Por Giovanni Marino.
Un tribunal alemán condenó a Anwar Raslan a cadena
perpetua por crímenes contra la humanidad. El hombre, responsable de homicidios
y torturas, estuvo a la cabeza de los servicios secretos sirios, la cruel
máquina aún en actividad en cuyas cárceles han desaparecido más de 100 mil
personas. Es una sentencia importante porque reconoce la culpabilidad de un
jerarca de primer plano del régimen que por diez años ha conducido y todavía
conduce una guerra desalmada contra su propio pueblo, culpable, en el 2011, de
haber dado vida a una extraordinaria y pacífica revolución.

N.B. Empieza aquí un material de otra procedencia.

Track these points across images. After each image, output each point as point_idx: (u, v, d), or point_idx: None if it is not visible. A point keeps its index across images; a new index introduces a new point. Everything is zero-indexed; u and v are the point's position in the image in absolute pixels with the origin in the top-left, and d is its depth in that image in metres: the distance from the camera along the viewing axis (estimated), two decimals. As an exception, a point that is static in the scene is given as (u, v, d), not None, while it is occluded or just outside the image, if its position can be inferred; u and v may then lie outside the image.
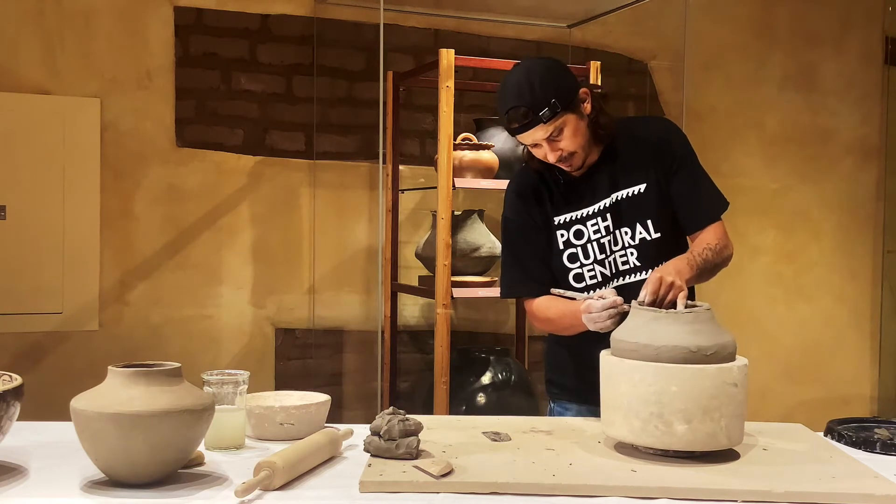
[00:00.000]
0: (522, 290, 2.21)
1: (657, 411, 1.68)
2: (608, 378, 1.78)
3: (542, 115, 1.99)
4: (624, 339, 1.77)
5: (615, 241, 2.12)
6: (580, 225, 2.14)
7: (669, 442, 1.69)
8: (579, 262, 2.15)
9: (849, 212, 4.67)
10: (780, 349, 4.57)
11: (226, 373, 1.85)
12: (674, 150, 2.13)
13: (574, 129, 2.04)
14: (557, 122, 2.01)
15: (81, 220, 3.61)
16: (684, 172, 2.12)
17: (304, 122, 3.92)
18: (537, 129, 2.01)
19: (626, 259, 2.11)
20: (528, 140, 2.05)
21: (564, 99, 2.01)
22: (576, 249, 2.15)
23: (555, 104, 2.00)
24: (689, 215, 2.12)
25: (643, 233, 2.10)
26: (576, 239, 2.15)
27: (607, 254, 2.13)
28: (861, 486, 1.58)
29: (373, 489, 1.55)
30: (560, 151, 2.05)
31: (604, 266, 2.13)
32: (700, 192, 2.13)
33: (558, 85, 2.02)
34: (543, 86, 2.00)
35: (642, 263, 2.10)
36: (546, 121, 2.00)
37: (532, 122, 2.00)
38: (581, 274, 2.15)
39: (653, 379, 1.69)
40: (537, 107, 1.99)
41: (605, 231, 2.12)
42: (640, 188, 2.10)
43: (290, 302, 3.93)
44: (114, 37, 3.66)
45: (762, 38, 4.57)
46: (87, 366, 3.46)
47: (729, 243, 2.10)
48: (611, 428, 1.77)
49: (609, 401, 1.77)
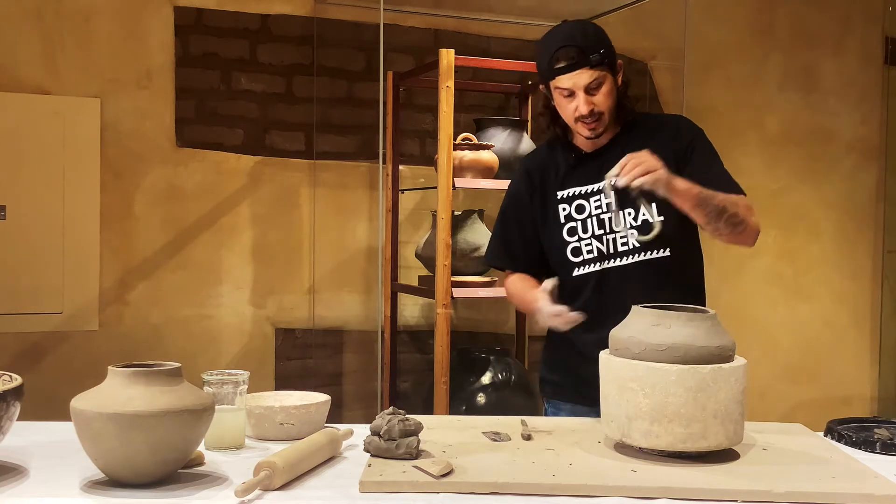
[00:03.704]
0: (499, 263, 2.36)
1: (657, 411, 1.68)
2: (608, 378, 1.78)
3: (592, 58, 2.06)
4: (624, 339, 1.77)
5: (617, 220, 2.13)
6: (583, 200, 2.17)
7: (669, 442, 1.69)
8: (577, 237, 2.17)
9: (849, 212, 4.67)
10: (780, 349, 4.57)
11: (226, 373, 1.85)
12: (690, 140, 2.16)
13: (609, 90, 2.11)
14: (601, 73, 2.08)
15: (81, 220, 3.61)
16: (698, 163, 2.13)
17: (304, 122, 3.92)
18: (583, 71, 2.06)
19: (627, 240, 2.13)
20: (569, 83, 2.08)
21: (610, 55, 2.10)
22: (576, 223, 2.17)
23: (603, 53, 2.07)
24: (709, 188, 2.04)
25: (646, 214, 2.10)
26: (577, 213, 2.18)
27: (606, 230, 2.15)
28: (861, 486, 1.58)
29: (373, 489, 1.55)
30: (593, 106, 2.09)
31: (601, 242, 2.15)
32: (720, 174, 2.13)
33: (607, 41, 2.12)
34: (596, 35, 2.10)
35: (641, 244, 2.11)
36: (593, 65, 2.06)
37: (580, 62, 2.06)
38: (578, 248, 2.17)
39: (653, 379, 1.69)
40: (589, 49, 2.06)
41: (607, 208, 2.14)
42: None
43: (290, 302, 3.93)
44: (114, 37, 3.66)
45: (762, 38, 4.57)
46: (87, 366, 3.45)
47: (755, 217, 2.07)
48: (611, 428, 1.77)
49: (609, 401, 1.77)
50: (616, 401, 1.74)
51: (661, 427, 1.68)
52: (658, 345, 1.71)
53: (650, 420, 1.69)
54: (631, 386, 1.71)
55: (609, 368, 1.78)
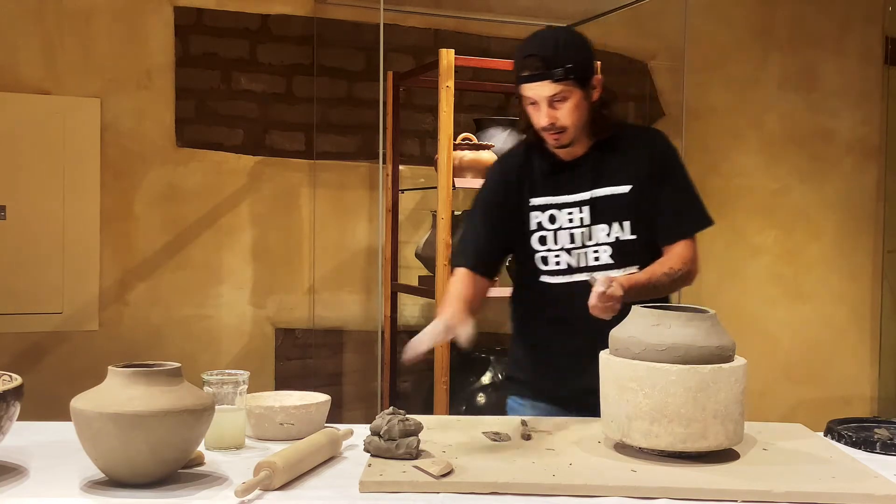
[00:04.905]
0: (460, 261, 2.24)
1: (657, 411, 1.68)
2: (609, 378, 1.78)
3: (555, 72, 2.02)
4: (624, 339, 1.77)
5: (590, 235, 2.12)
6: (555, 210, 2.15)
7: (669, 442, 1.69)
8: (547, 247, 2.16)
9: (849, 212, 4.67)
10: (780, 349, 4.57)
11: (226, 373, 1.85)
12: (664, 162, 2.14)
13: (575, 104, 2.06)
14: (564, 87, 2.03)
15: (81, 220, 3.61)
16: (669, 185, 2.13)
17: (304, 122, 3.92)
18: (544, 84, 2.03)
19: (599, 255, 2.12)
20: (532, 93, 2.06)
21: (579, 70, 2.05)
22: (546, 233, 2.16)
23: (569, 69, 2.03)
24: (664, 228, 2.13)
25: (619, 232, 2.10)
26: (549, 223, 2.16)
27: (578, 245, 2.13)
28: (861, 486, 1.58)
29: (373, 489, 1.55)
30: (555, 120, 2.06)
31: (570, 255, 2.14)
32: (678, 209, 2.14)
33: (579, 56, 2.06)
34: (566, 48, 2.05)
35: (615, 261, 2.11)
36: (556, 79, 2.02)
37: (543, 74, 2.02)
38: (546, 258, 2.16)
39: (653, 379, 1.69)
40: (554, 62, 2.02)
41: (579, 223, 2.13)
42: (623, 189, 2.11)
43: (290, 302, 3.93)
44: (114, 37, 3.66)
45: (762, 38, 4.57)
46: (87, 366, 3.44)
47: (694, 266, 2.11)
48: (611, 428, 1.77)
49: (609, 401, 1.77)
50: (616, 401, 1.74)
51: (661, 427, 1.68)
52: (658, 345, 1.71)
53: (650, 420, 1.69)
54: (631, 386, 1.71)
55: (609, 368, 1.78)
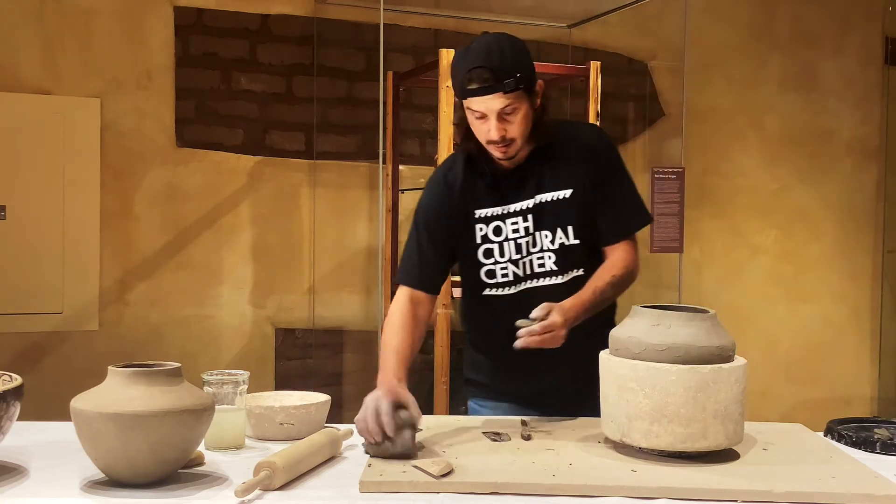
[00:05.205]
0: (407, 280, 2.17)
1: (657, 411, 1.68)
2: (608, 378, 1.78)
3: (506, 83, 1.94)
4: (624, 339, 1.77)
5: (534, 242, 2.09)
6: (500, 222, 2.11)
7: (669, 442, 1.69)
8: (494, 259, 2.11)
9: (849, 212, 4.67)
10: (780, 349, 4.57)
11: (226, 373, 1.85)
12: (603, 160, 2.11)
13: (524, 114, 2.00)
14: (514, 98, 1.96)
15: (81, 220, 3.61)
16: (608, 185, 2.10)
17: (304, 122, 3.92)
18: (496, 96, 1.95)
19: (544, 262, 2.09)
20: (481, 107, 1.98)
21: (527, 80, 1.98)
22: (492, 246, 2.11)
23: (519, 79, 1.96)
24: (604, 229, 2.10)
25: (563, 238, 2.07)
26: (494, 235, 2.11)
27: (523, 254, 2.10)
28: (861, 486, 1.58)
29: (373, 489, 1.55)
30: (505, 132, 2.00)
31: (517, 266, 2.10)
32: (618, 208, 2.11)
33: (526, 64, 1.99)
34: (514, 57, 1.97)
35: (559, 268, 2.08)
36: (506, 91, 1.95)
37: (494, 87, 1.94)
38: (493, 271, 2.11)
39: (653, 379, 1.68)
40: (504, 74, 1.94)
41: (524, 231, 2.09)
42: (565, 193, 2.08)
43: (290, 302, 3.93)
44: (114, 37, 3.66)
45: (762, 38, 4.57)
46: (87, 366, 3.45)
47: (635, 267, 2.10)
48: (611, 428, 1.77)
49: (609, 401, 1.77)
50: (616, 401, 1.74)
51: (661, 427, 1.68)
52: (658, 345, 1.71)
53: (650, 420, 1.68)
54: (631, 386, 1.71)
55: (609, 368, 1.78)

La condena es el resultado del coraje y de la tenacidad de los refugiados sirios que lo reconocieron y denunciaron y que, de a decenas, fueron al tribunal para declarar. Ningún mérito, en cambio, se puede atribuir a la Europa democrática que, si una vez abrió las puertas de los tribunales, otras miles cerró sus fronteras: discriminados y muchas veces rechazados, los refugiados sirios se arriesgan incluso a ser repatriados por parte del gobierno danés, es decir, entregados al verdugo todavía en el poder. Es necesario, en primer lugar, denunciar la culpable e hipócrita normalización de las relaciones con la Siria de Al Assad que, en distintas medidas, compromete a los Estados Unidos, a Europa, a los Estados árabes e incluso a Israel. Desde las reaperturas de las embajadas a las visitas de Estado, pasando por su readmisión en organismos internacionales; la última, en Interpol, un posible instrumento en manos de los torturadores para perseguir a los opositores también en el extranjero.